*BRIEF*
Reproduce the lines of the items below verbatim, starting at the first line and ending at the line that contains "Nous respectons votre", with both included.

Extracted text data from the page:
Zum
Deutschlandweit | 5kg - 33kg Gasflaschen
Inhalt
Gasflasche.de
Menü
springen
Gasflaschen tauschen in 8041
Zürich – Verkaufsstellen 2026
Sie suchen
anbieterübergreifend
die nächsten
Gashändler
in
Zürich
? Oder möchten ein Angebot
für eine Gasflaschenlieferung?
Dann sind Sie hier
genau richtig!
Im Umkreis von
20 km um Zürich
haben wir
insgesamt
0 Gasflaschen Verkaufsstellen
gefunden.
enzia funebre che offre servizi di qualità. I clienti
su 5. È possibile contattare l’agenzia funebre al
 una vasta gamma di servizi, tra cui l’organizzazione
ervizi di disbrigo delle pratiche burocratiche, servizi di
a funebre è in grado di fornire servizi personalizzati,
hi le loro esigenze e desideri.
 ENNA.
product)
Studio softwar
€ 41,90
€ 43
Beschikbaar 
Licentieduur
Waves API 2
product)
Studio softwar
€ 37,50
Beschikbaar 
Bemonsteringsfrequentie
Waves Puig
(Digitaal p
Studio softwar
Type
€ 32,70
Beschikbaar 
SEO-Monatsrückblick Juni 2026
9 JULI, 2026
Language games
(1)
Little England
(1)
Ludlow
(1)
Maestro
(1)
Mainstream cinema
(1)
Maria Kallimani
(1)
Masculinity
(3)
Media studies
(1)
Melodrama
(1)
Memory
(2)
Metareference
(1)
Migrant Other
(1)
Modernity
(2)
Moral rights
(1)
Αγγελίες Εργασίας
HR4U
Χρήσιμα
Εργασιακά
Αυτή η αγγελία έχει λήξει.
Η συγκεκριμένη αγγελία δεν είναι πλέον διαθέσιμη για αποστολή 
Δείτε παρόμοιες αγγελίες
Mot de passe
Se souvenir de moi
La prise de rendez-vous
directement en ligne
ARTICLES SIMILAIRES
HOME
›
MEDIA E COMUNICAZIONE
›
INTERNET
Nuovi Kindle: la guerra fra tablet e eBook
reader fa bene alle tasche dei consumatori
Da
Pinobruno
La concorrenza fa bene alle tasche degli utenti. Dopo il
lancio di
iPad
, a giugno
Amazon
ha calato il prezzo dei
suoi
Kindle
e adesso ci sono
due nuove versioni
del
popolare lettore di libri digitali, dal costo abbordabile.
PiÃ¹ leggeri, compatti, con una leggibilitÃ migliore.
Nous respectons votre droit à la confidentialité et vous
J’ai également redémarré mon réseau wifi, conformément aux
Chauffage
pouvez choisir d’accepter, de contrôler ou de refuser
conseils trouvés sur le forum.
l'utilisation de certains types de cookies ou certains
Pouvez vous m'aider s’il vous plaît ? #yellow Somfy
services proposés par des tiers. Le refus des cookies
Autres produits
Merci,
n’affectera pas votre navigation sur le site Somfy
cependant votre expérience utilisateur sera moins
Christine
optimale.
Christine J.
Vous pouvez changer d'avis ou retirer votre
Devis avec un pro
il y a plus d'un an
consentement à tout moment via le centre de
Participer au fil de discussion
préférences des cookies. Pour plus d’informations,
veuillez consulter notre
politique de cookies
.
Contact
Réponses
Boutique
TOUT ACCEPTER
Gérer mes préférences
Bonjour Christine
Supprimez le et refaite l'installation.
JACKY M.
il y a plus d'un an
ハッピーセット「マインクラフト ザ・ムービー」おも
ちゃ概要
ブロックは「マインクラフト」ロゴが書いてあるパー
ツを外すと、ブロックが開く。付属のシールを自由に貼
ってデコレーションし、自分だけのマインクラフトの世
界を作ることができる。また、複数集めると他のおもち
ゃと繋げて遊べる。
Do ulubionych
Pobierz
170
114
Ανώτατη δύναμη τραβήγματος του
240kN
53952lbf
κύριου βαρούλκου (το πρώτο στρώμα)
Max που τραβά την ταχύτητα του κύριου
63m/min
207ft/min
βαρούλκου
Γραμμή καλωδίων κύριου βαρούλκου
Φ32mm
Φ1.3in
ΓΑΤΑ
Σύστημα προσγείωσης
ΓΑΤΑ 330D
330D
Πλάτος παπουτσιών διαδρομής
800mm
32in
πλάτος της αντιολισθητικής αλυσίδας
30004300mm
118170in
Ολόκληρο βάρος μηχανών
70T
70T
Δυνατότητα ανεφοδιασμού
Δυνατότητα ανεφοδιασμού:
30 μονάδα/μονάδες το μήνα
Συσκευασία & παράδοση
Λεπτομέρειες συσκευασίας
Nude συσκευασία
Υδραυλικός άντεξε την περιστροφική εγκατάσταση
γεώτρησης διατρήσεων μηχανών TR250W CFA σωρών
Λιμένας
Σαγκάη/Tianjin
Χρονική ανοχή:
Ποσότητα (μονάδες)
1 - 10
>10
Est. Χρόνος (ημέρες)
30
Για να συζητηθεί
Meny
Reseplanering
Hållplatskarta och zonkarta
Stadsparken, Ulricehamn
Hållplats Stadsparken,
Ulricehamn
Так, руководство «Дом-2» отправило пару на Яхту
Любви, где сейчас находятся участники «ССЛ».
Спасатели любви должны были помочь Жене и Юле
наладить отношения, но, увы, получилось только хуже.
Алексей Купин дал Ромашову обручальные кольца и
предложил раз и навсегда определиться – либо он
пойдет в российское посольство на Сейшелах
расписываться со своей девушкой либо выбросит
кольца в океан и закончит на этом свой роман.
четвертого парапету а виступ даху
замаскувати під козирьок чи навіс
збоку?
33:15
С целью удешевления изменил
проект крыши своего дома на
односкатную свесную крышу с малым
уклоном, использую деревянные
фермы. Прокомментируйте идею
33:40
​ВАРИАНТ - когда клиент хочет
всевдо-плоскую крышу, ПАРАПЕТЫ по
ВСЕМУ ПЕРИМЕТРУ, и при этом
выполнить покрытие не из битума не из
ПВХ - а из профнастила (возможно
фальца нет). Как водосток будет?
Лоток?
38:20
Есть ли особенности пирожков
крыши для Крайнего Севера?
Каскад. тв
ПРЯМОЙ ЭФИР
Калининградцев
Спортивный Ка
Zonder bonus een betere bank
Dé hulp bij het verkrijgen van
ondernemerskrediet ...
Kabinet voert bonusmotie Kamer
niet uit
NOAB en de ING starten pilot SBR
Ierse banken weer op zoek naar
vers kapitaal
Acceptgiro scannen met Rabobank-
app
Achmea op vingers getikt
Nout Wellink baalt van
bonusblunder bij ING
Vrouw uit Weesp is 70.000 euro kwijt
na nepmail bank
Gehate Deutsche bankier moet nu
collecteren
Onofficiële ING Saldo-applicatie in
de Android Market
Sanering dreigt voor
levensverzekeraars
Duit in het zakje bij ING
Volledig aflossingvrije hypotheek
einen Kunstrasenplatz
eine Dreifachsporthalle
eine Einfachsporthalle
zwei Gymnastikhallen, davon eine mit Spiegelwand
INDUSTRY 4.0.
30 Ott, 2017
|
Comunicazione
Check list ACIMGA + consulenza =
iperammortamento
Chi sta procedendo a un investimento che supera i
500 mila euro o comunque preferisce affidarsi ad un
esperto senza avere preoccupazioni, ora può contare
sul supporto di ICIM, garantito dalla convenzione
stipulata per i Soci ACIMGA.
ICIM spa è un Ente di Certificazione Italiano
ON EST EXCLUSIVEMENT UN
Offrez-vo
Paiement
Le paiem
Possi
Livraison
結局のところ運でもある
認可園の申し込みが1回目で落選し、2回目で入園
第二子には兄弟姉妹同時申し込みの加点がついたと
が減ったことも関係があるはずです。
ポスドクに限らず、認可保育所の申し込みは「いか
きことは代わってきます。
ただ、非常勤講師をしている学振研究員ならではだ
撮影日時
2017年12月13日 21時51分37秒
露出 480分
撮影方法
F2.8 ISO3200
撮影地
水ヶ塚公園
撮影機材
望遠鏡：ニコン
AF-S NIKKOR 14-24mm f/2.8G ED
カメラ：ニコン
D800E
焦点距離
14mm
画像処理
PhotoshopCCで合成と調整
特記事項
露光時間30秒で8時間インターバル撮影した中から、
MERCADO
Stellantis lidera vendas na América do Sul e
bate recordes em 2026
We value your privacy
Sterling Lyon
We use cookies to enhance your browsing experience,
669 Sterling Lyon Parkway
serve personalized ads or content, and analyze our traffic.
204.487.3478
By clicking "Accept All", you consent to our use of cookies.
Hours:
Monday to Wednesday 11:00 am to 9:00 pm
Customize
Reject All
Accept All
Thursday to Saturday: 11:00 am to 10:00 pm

*EXERCISE RESPONSE*
Zum
Deutschlandweit | 5kg - 33kg Gasflaschen
Inhalt
Gasflasche.de
Menü
springen
Gasflaschen tauschen in 8041
Zürich – Verkaufsstellen 2026
Sie suchen
anbieterübergreifend
die nächsten
Gashändler
in
Zürich
? Oder möchten ein Angebot
für eine Gasflaschenlieferung?
Dann sind Sie hier
genau richtig!
Im Umkreis von
20 km um Zürich
haben wir
insgesamt
0 Gasflaschen Verkaufsstellen
gefunden.
enzia funebre che offre servizi di qualità. I clienti
su 5. È possibile contattare l’agenzia funebre al
 una vasta gamma di servizi, tra cui l’organizzazione
ervizi di disbrigo delle pratiche burocratiche, servizi di
a funebre è in grado di fornire servizi personalizzati,
hi le loro esigenze e desideri.
 ENNA.
product)
Studio softwar
€ 41,90
€ 43
Beschikbaar 
Licentieduur
Waves API 2
product)
Studio softwar
€ 37,50
Beschikbaar 
Bemonsteringsfrequentie
Waves Puig
(Digitaal p
Studio softwar
Type
€ 32,70
Beschikbaar 
SEO-Monatsrückblick Juni 2026
9 JULI, 2026
Language games
(1)
Little England
(1)
Ludlow
(1)
Maestro
(1)
Mainstream cinema
(1)
Maria Kallimani
(1)
Masculinity
(3)
Media studies
(1)
Melodrama
(1)
Memory
(2)
Metareference
(1)
Migrant Other
(1)
Modernity
(2)
Moral rights
(1)
Αγγελίες Εργασίας
HR4U
Χρήσιμα
Εργασιακά
Αυτή η αγγελία έχει λήξει.
Η συγκεκριμένη αγγελία δεν είναι πλέον διαθέσιμη για αποστολή 
Δείτε παρόμοιες αγγελίες
Mot de passe
Se souvenir de moi
La prise de rendez-vous
directement en ligne
ARTICLES SIMILAIRES
HOME
›
MEDIA E COMUNICAZIONE
›
INTERNET
Nuovi Kindle: la guerra fra tablet e eBook
reader fa bene alle tasche dei consumatori
Da
Pinobruno
La concorrenza fa bene alle tasche degli utenti. Dopo il
lancio di
iPad
, a giugno
Amazon
ha calato il prezzo dei
suoi
Kindle
e adesso ci sono
due nuove versioni
del
popolare lettore di libri digitali, dal costo abbordabile.
PiÃ¹ leggeri, compatti, con una leggibilitÃ migliore.
Nous respectons votre droit à la confidentialité et vous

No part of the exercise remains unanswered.